I’ve used multiple daily injections for most of my life, but over the past year or so I’ve seen some patterns in my blood sugar that could really benefit from the flexibility of pump therapy. After several meetings with my doctor and diabetes team, and some time analyzing my patterns under a microscope, we came to the conclusion that while my current regimen is OK, I would probably greatly benefit from switching to the pump.
So, I met with the pump specialist, looked at all of the demo models, and chose the system that seemed to best fit my needs, my preferences, and my lifestyle. And then, I called the company that makes my preferred pump and had them run the insurance review…
Now, I knew the pump was more expensive than injections. That’s not a surprise. But the REASON the pump is so much more expensive WAS a surprise, and in my mind represents a lot of backward, slightly dishonest, and cold maneuvering on the part of my insurance company. And it’s not just my insurance company, either. The whole industry uses the same trick.
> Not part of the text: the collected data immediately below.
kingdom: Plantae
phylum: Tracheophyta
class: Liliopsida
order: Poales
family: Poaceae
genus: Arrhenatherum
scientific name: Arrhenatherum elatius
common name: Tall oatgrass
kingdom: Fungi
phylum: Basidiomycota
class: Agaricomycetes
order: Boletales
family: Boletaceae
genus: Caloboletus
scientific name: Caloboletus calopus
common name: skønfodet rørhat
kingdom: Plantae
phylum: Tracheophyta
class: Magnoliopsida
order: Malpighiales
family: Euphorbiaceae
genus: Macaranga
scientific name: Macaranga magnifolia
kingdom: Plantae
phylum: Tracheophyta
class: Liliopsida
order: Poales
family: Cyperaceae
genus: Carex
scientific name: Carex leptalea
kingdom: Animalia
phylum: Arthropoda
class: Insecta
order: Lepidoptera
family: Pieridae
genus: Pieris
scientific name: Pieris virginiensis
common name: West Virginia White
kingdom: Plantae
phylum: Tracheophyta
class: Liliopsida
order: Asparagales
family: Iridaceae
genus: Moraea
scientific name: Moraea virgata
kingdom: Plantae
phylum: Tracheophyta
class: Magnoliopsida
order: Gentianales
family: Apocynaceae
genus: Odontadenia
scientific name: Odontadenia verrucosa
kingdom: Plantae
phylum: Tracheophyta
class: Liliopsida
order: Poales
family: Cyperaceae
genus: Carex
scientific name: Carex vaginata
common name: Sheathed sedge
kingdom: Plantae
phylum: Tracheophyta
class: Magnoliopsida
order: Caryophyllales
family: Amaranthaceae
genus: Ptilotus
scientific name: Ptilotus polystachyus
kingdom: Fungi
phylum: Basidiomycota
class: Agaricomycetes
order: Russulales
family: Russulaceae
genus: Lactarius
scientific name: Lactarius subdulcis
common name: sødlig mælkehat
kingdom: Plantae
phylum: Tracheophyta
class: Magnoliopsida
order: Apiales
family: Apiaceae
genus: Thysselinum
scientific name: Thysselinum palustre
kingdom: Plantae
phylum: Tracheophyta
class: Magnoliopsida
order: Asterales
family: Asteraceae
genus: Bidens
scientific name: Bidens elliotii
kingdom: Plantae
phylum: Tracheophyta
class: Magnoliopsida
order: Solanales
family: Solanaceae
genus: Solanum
Here’s the trick: A pump is classified as a piece of “durable medical equipment.” It’s the same as, say, a hearing aid, or another similar piece of medical machinery. And that part makes sense. The pump itself is NOT medication; it is a highly sophisticated delivery device, and one that will be used continuously for a long period of time. It’s not a one-use, throwaway item like a syringe, and it’s not medicine like insulin. However, because of this classification, the pump is subject to a much higher copay than medication, AND is subject to a deductible before insurance pays ANYTHING. It varies, but in my case that deductible is $1,500 a year, and after that they will only pay for 60%. This is why most pump makers have programs that allow you to pay in installments for the pump.
I still haven’t arrived at the dirty trick, though. As annoying as all this is (and I will get into a little bit of what makes even this a backwards way to think on the part of the insurance companies in a moment), it doesn’t violate the internal logic of the insurance system. By THEIR definitions, it does make sense to classify a pump this way. But they ALSO classify pump supplies this way! The tubing, the cannula, the insertion device, all of it. And that’s where this gets ludicrous. Because there is another classification used by insurance companies, and that’s “diabetic supplies.” Syringes and test strips are usually covered this way, and with good reason. A syringe isn’t medication, either. But it’s a one-time-use, vital component that allows insulin to be delivered to the person who needs it. The same is true for test strips. They’re not medication, but they are utterly vital tools for maintaining good control.
Penny-wise and pound-foolish…
By classifying supplies under durable medical equipment instead of diabetic supplies, insurance companies have found a way to get more money out of us. And that means they’re making a better profit today. But they’re doing it by denying access to a BETTER treatment modality to millions of people who face the possibility of medical complications. They’re saving today. But down the road, not only will we the patients have to pay more for medical procedures, so will the insurance companies! That’s what really amazes me here — if the pump improves outcomes, then the pump SAVES money for the insurance company by avoiding the costly medical outcomes of inferior treatment.
Now, I would guess that most insurance companies are making the calculation that before many people face complications, they will have left their current policy, switched over to Medicare, or somehow otherwise left the financial responsibility of the insurance company helping to cover the cost of the pump. And that may be. I’m sure the calculations work out in favor of the insurance company.
Regardless of the numbers, it all feels like a dirty trick to me. I’m probably still going to switch over, thanks to some generous help from family members who care about me. But I’ll be honest — without that help, I don’t think I could. I would be sticking with injections (no pun intended there). Now, I’m not someone in dire need — I’ve done well enough on injections — but I AM someone who will benefit from the pump and will almost certainly see better medical outcomes as a result of it. And the general consensus seems to be that across the board, pump therapy provides the best outcomes.
It angers me that the insurance companies have found a loophole to justify denying the empirically-validated “best practice” to so many people who could benefit and live better lives with LESS pain.
What can we do?
Insurance companies need to classify pump supplies under “diabetic supplies.” By their own internal logic, and by law, I don’t see how they can get away with the current classification. But they aren’t going to change it out of the goodness or their hearts or concern for their patients — it’s not what drives their decisions. We need advocacy. Call your chapter of the ADA, write your congressmen. Contact your insurance company (I’ll be on the phone with mine most of this morning arguing exactly this point to see if there’s any way I can reduce the cost that’ll be coming my way soon). Find avenues and let’s start pushing back.